▶ _WORK TO COMPLETE_:
Report how many lines below contain the word "LIST". Give only the number.

▶ _ENTRIES SHOWN_:
BEGIN
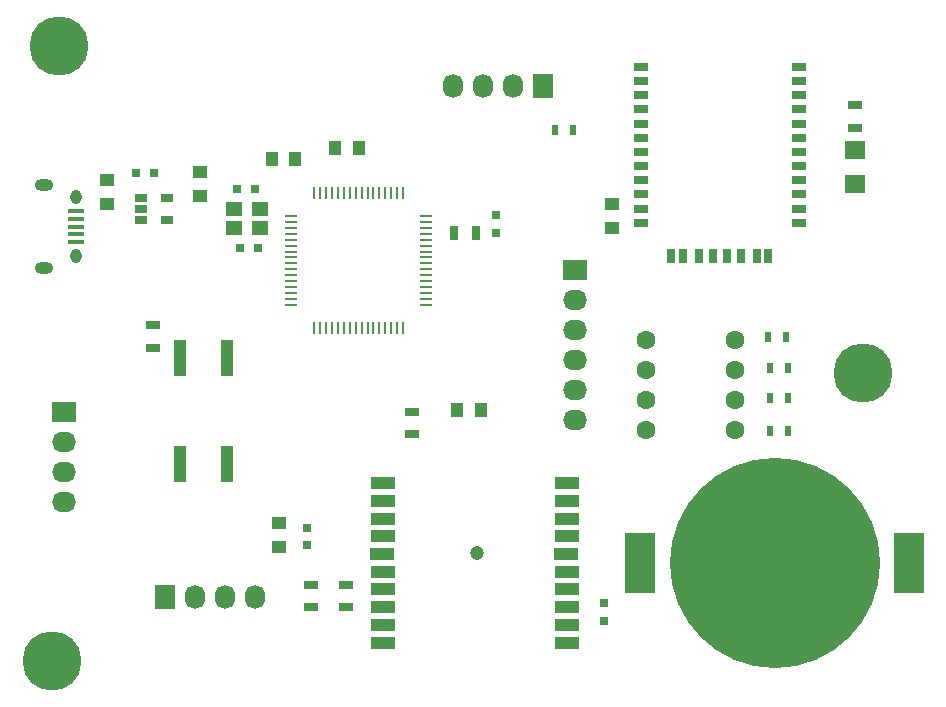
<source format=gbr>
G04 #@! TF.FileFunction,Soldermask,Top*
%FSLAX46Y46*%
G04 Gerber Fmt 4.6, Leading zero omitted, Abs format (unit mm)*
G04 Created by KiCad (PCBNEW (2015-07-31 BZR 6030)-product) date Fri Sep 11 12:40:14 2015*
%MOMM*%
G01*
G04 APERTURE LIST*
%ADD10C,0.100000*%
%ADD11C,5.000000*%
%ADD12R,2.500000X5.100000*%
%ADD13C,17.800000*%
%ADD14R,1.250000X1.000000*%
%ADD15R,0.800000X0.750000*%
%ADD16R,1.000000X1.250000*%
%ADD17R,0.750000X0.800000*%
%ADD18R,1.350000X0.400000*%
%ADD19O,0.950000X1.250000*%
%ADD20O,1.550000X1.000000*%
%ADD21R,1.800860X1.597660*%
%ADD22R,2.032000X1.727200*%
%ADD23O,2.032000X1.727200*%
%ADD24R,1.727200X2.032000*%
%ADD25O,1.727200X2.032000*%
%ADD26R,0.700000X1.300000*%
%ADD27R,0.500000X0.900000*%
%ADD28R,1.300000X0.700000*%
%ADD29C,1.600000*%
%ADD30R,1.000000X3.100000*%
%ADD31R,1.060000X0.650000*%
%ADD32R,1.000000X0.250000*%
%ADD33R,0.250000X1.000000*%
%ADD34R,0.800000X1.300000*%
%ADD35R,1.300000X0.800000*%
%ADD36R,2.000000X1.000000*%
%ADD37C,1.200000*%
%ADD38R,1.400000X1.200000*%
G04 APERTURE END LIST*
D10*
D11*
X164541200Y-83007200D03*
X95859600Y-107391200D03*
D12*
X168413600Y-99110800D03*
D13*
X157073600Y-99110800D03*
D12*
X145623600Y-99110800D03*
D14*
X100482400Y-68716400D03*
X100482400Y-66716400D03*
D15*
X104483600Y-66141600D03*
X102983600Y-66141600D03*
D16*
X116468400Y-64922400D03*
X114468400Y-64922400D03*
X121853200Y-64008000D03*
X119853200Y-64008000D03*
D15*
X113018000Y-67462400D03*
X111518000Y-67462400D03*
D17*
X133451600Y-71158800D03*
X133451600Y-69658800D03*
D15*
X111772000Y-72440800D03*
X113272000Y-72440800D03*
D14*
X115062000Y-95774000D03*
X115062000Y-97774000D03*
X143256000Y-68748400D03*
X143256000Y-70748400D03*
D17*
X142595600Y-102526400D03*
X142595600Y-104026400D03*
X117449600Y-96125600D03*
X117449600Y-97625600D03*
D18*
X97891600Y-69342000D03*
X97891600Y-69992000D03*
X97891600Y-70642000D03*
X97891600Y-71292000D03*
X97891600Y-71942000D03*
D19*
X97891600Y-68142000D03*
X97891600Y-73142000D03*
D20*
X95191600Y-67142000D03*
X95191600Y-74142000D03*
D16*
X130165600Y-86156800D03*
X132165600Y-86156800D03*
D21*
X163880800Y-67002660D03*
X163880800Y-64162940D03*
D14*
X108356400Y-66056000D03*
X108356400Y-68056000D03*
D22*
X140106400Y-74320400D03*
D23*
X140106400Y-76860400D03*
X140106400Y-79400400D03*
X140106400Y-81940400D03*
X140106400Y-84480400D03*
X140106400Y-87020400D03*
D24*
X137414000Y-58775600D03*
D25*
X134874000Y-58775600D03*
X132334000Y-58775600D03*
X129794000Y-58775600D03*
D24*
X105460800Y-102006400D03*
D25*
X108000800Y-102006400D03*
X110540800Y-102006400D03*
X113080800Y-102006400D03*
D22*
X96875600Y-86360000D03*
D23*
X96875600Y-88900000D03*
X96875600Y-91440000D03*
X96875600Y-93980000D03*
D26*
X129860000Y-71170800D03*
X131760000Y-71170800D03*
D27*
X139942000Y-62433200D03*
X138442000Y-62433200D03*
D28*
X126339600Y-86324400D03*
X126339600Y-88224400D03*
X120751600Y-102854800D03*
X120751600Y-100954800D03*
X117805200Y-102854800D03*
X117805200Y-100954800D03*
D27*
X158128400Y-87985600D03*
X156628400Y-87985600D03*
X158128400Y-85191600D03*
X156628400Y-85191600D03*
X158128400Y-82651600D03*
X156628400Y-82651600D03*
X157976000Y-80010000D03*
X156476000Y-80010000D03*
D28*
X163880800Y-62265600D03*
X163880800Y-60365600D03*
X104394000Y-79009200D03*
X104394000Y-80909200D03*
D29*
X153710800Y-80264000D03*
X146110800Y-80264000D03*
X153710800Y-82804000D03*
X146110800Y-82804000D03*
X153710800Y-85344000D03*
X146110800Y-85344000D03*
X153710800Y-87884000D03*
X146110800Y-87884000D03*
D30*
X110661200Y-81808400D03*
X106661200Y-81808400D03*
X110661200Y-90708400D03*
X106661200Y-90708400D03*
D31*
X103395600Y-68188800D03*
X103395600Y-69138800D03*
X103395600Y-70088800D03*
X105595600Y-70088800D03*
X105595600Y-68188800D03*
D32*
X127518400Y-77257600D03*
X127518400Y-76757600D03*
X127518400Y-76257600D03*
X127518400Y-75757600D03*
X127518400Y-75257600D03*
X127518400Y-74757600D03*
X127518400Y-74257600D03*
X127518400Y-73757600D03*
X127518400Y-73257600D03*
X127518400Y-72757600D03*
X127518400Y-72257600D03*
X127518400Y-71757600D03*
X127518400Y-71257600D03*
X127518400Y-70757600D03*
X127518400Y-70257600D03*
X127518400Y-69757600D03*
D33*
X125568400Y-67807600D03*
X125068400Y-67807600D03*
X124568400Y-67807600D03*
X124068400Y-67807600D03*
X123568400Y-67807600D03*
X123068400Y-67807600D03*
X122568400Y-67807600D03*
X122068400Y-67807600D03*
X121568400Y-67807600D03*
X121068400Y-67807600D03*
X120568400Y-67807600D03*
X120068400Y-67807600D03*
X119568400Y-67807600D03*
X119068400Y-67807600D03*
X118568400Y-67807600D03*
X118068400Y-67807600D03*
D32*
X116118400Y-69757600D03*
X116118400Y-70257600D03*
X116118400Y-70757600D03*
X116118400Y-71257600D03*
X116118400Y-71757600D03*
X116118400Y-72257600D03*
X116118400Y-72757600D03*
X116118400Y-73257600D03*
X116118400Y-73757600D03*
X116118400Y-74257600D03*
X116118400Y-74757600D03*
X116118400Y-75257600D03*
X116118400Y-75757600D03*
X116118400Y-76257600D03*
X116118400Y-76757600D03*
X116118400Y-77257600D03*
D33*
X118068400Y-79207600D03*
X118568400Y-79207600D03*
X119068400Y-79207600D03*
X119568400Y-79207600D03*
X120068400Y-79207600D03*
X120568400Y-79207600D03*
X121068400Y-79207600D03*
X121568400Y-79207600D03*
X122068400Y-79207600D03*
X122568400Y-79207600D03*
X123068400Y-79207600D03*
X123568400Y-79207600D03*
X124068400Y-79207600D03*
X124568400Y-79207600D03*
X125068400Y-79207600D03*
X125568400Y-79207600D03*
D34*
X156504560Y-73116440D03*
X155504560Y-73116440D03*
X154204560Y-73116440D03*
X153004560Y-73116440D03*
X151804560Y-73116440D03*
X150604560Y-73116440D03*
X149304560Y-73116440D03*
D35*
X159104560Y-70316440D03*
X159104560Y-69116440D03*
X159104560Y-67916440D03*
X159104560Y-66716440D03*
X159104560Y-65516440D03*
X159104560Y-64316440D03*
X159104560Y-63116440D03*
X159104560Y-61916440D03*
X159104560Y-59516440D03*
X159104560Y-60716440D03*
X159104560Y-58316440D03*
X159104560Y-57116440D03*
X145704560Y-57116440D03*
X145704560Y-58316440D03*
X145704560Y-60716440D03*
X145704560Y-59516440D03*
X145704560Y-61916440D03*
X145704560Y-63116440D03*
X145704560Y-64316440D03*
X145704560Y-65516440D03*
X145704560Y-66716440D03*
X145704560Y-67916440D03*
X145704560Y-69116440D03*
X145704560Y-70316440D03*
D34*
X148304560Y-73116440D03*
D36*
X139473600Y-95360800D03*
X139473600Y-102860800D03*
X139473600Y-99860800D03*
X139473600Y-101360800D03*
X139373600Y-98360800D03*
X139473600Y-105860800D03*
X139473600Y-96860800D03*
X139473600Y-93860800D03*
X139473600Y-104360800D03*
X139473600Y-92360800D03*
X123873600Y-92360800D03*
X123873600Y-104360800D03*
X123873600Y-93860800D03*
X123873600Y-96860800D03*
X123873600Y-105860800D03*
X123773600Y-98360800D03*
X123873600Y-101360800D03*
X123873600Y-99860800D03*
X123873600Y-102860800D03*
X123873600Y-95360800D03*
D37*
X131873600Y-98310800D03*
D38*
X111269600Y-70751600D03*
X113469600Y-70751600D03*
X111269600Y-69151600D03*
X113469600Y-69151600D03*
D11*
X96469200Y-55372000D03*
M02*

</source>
END
▶ _SOLUTION FOR THIS PROBLEM_:
2